▶ _Provided data_:
..........
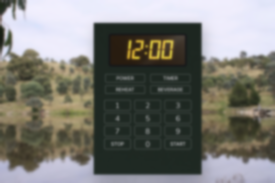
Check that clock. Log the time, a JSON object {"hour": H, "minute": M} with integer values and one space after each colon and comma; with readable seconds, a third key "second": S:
{"hour": 12, "minute": 0}
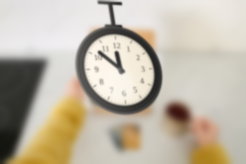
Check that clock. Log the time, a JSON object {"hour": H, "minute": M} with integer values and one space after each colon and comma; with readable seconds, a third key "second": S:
{"hour": 11, "minute": 52}
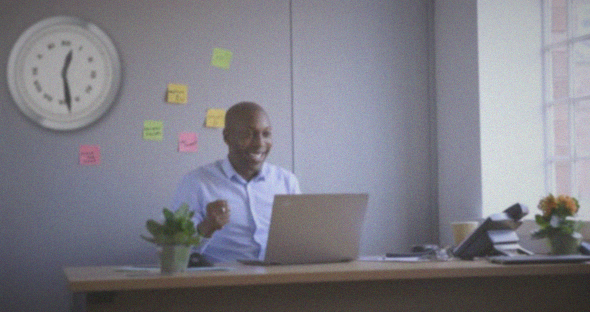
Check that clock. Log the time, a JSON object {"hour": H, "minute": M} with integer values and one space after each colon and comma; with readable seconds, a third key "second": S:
{"hour": 12, "minute": 28}
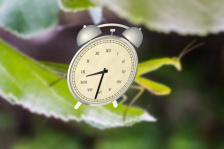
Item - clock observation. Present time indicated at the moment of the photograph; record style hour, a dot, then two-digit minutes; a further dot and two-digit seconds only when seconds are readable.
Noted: 8.31
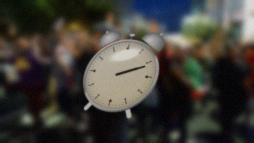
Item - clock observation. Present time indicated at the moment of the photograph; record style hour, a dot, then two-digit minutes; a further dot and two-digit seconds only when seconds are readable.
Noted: 2.11
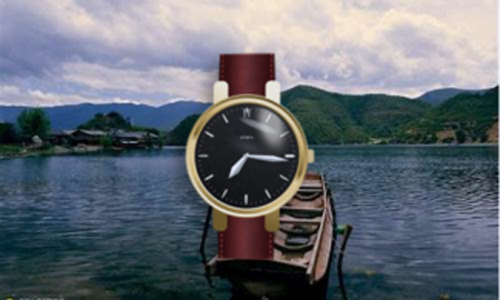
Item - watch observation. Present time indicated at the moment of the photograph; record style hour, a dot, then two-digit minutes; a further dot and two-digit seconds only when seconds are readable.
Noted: 7.16
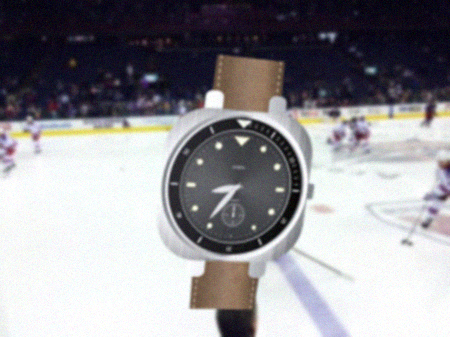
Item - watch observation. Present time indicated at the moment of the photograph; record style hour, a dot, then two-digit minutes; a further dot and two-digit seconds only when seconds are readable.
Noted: 8.36
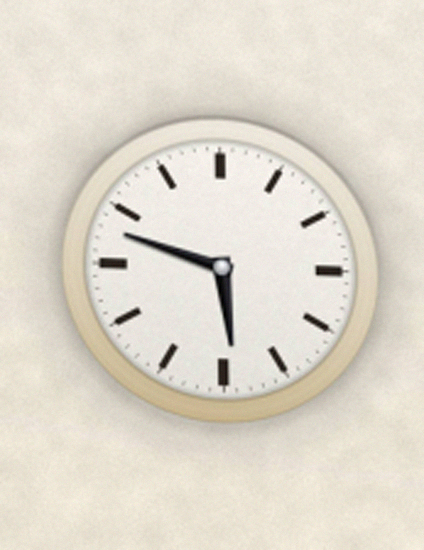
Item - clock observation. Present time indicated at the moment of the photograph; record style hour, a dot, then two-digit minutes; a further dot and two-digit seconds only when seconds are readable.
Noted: 5.48
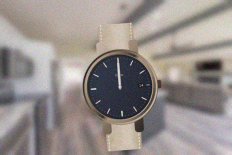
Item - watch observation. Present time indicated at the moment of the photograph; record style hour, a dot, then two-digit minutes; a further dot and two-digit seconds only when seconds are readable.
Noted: 12.00
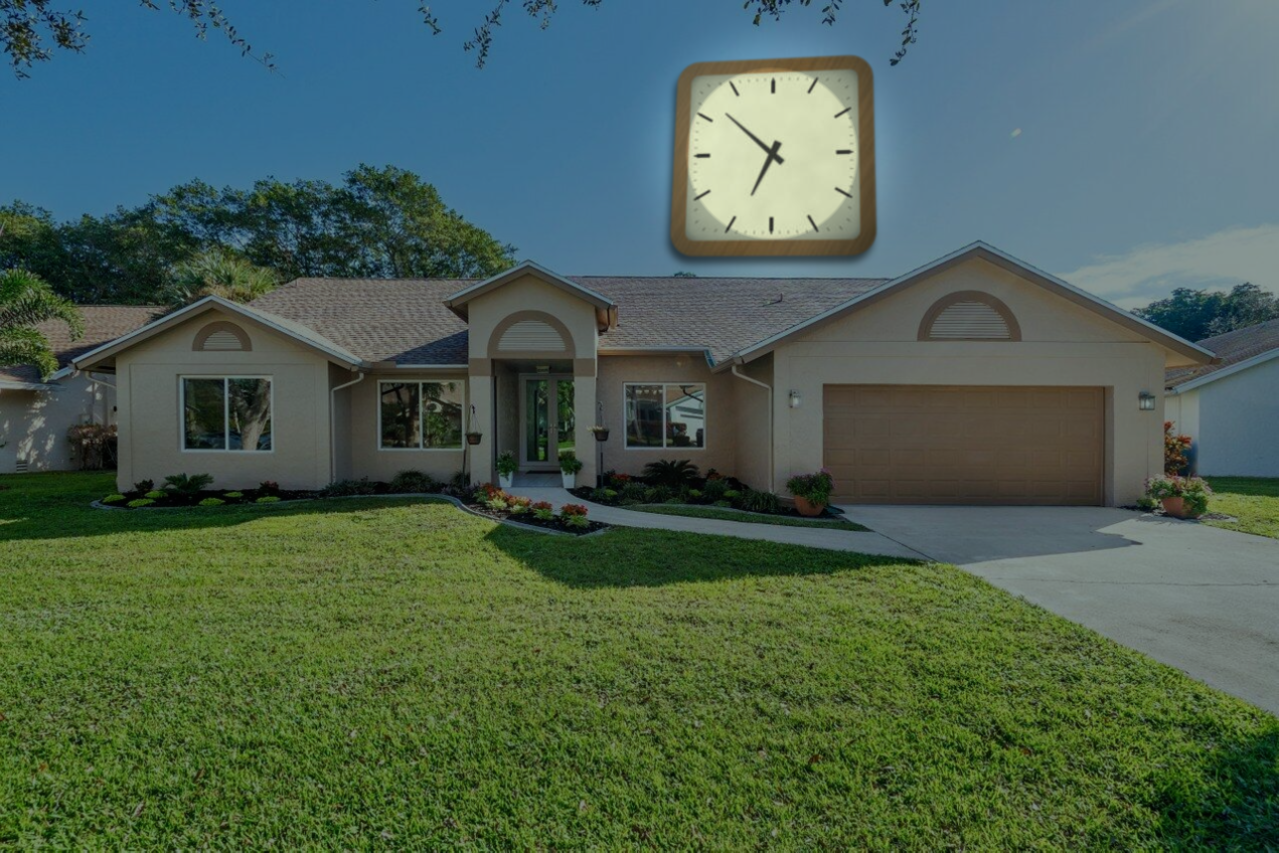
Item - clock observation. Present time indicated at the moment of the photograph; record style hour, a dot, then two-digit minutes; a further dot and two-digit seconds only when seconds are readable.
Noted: 6.52
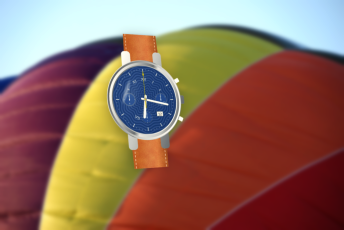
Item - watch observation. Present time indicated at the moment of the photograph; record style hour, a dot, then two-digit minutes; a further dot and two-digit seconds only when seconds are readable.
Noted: 6.17
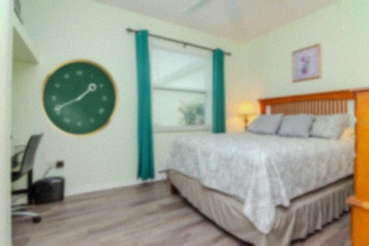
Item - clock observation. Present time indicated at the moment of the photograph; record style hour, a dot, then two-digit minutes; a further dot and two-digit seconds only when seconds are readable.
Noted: 1.41
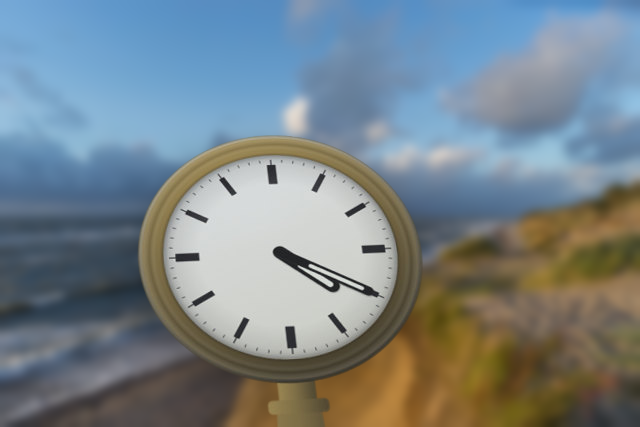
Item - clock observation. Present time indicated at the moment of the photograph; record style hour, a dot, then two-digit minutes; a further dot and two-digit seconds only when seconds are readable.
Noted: 4.20
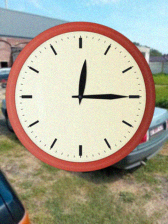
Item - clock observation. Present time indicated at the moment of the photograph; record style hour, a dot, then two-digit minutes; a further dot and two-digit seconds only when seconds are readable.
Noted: 12.15
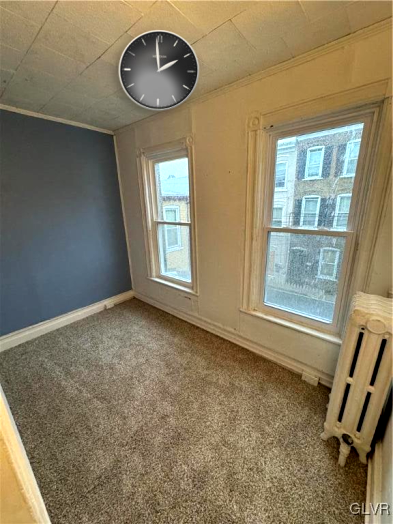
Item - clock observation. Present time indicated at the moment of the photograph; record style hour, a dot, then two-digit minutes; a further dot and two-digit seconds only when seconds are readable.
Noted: 1.59
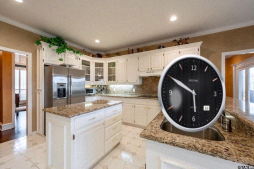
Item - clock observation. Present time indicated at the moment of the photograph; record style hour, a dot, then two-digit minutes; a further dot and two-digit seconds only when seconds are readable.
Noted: 5.50
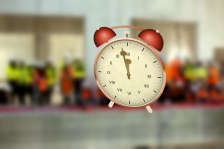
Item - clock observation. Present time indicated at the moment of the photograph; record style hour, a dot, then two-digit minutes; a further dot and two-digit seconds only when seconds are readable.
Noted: 11.58
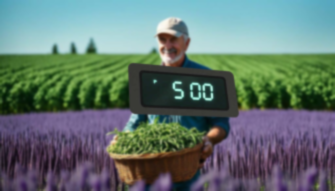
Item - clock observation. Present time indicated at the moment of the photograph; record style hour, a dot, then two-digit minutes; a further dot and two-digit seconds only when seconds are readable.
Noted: 5.00
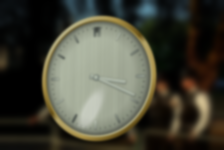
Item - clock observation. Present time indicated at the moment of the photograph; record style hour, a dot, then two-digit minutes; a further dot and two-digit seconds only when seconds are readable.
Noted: 3.19
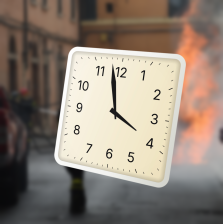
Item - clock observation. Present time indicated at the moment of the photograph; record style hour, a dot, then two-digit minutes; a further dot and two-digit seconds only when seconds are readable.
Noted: 3.58
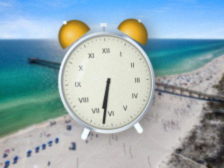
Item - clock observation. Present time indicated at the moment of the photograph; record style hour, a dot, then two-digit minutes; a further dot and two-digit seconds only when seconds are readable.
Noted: 6.32
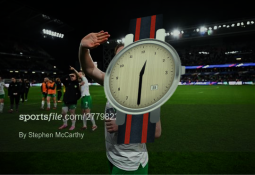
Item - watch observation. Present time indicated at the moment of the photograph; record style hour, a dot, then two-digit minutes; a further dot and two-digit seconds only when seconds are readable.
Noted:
..........
▶ _The request_: Format the lines as a numbered list, from the first line up to and including the line with "Noted: 8.36". Omit blank lines and leave the pictures out.

▶ _Exercise solution_:
1. Check that clock. Log the time, a JSON object {"hour": H, "minute": M} with integer values and one space after each colon and comma; with readable seconds, a third key "second": S:
2. {"hour": 12, "minute": 0}
3. Check that clock. Log the time, a JSON object {"hour": H, "minute": M} with integer values and one space after each colon and comma; with readable seconds, a third key "second": S:
4. {"hour": 11, "minute": 52}
5. Check that clock. Log the time, a JSON object {"hour": H, "minute": M} with integer values and one space after each colon and comma; with readable seconds, a third key "second": S:
6. {"hour": 12, "minute": 28}
7. Item - clock observation. Present time indicated at the moment of the photograph; record style hour, a dot, then two-digit minutes; a further dot and two-digit seconds only when seconds are readable.
8. Noted: 8.31
9. Item - clock observation. Present time indicated at the moment of the photograph; record style hour, a dot, then two-digit minutes; a further dot and two-digit seconds only when seconds are readable.
10. Noted: 2.11
11. Item - watch observation. Present time indicated at the moment of the photograph; record style hour, a dot, then two-digit minutes; a further dot and two-digit seconds only when seconds are readable.
12. Noted: 7.16
13. Item - watch observation. Present time indicated at the moment of the photograph; record style hour, a dot, then two-digit minutes; a further dot and two-digit seconds only when seconds are readable.
14. Noted: 8.36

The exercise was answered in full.